On Friday, the United States laid the blame for the murder of Saudi journalist Jamal Khashoggi squarely at the feet of Saudi Crown Prince Mohammed bin Salman in a long-awaited report from the Office of the Director of National Intelligence. The release of the report, which is just three pages long, signaled a change from the previous U.S. administration, which had refused to publicize intelligence findings on the murder in what critics said was Trump’s decision to shield the crown prince.
But while U.S. President Joe Biden has indicated a shift in tone and policy, it’s unclear how far he’ll go to hold the crown prince accountable. Amid indications that the U.S. won’t directly sanction bin Salman, calls are growing for the administration to change course and punish the leader before he ascends to the Saudi throne. Here are three key takeaways from the report.
1. Bin Salman cemented power, leaving no one else to blame.
The report notes that since being named crown prince in 2017, bin Salman has had “absolute control of the Kingdom’s security and intelligence organizations, making it highly unlikely that Saudi officials would have carried out an operation of this nature without the Crown Prince’s authorization.”
In a 2018 op-ed for The Hill, CPJ laid out this consolidation of power in further detail: bin Salman created the Presidency of State Security, moved the security and intelligence agencies under its umbrella and elevated the presidency’s head to minister level while sidelining the Saudi Interior Ministry. In effect, bin Salman removed any challenge to his ascension to the Saudi throne – as well as anyone to whom he could convincingly redirect responsibility for Khashoggi’s murder.
2. Previous sanctions didn’t go far enough.
In November of 2018, the U.S. Treasury Department sanctioned 17 Saudi officials – not including bin Salman — under the Global Magnitsky Human Rights Accountability Act. The sanctions, which blocked the individuals from entering the United States and froze their U.S.-based assets and financial transactions, were critical, but only the first step toward accountability.

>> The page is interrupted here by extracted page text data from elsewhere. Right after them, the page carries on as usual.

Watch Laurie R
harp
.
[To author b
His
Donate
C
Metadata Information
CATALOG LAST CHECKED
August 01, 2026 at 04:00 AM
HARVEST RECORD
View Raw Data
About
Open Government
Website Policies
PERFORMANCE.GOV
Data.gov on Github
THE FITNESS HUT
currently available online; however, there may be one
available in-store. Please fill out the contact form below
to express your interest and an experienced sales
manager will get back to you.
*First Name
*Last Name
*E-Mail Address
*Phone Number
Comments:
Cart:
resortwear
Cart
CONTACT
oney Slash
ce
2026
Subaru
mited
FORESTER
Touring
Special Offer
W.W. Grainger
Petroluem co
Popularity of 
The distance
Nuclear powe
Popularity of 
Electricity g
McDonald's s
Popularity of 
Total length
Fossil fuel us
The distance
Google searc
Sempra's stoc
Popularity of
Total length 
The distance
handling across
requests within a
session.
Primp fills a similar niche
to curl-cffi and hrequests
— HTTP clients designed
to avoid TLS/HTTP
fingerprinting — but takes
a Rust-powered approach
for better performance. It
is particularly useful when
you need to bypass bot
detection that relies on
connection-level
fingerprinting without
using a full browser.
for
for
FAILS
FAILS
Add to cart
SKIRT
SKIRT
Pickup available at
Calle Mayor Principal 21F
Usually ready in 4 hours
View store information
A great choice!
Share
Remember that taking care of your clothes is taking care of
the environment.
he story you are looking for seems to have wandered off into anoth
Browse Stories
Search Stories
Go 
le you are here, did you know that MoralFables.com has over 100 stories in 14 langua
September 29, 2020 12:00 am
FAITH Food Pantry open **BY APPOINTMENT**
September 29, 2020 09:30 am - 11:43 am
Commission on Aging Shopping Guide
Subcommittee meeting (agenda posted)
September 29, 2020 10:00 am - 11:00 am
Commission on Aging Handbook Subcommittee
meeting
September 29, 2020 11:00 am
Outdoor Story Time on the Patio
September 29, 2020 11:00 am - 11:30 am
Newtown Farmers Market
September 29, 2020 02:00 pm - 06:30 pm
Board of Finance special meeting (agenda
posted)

The ODNI report named, with “high confidence,” more than a dozen individuals as having “participated in, ordered, or were otherwise complicit in or responsible” for Khashoggi’s death. (An initial version listed 21 people; it was replaced by a report naming 18 CNN reported; an ODNI spokesperson told CNN that three had been included “erroneously.”) Most of these were people included in the Magnitsky sanctions, according to CPJ’s review.
After the ODNI report was released the U.S. government said more punishments were coming. In a statement the U.S. State Department said it would be denying visas to 76 unnamed Saudi individuals who were involved in Khashoggi’s murder and threatening other dissidents overseas. But neither the ODNI report nor the State Department release indicate any repercussions for bin Salman personally.
3. Key questions remain unanswered.
With its unequivocal blaming of bin Salman, the report confirms what Khashoggi’s loved ones and advocates worldwide suspected. Yet the report makes clear there is still much to learn; it notes that U.S. intelligence officials do not know how far in advance the crown prince approved the plot, and the precise logistical involvement of specific Saudi security and intelligence apparatuses. Additionally, the report doesn’t say whether U.S. intelligence knew in advance of any threats to Khashoggi – a question which guides an ongoing CPJ-led lawsuit.
Yet the report’s conclusion that Saudi security and intelligence act only with bin Salman’s blessing has important implications that go beyond the Khashoggi case. It lays the groundwork to demonstrate bin Salman’s culpability in the Saudi state’s imprisonment of journalists; according to CPJ’s 2020 prison census, the country is the fourth worst jailer of journalists in the world. As CPJ has documented, Saudi Arabia has tortured journalists and surveilled activists abroad.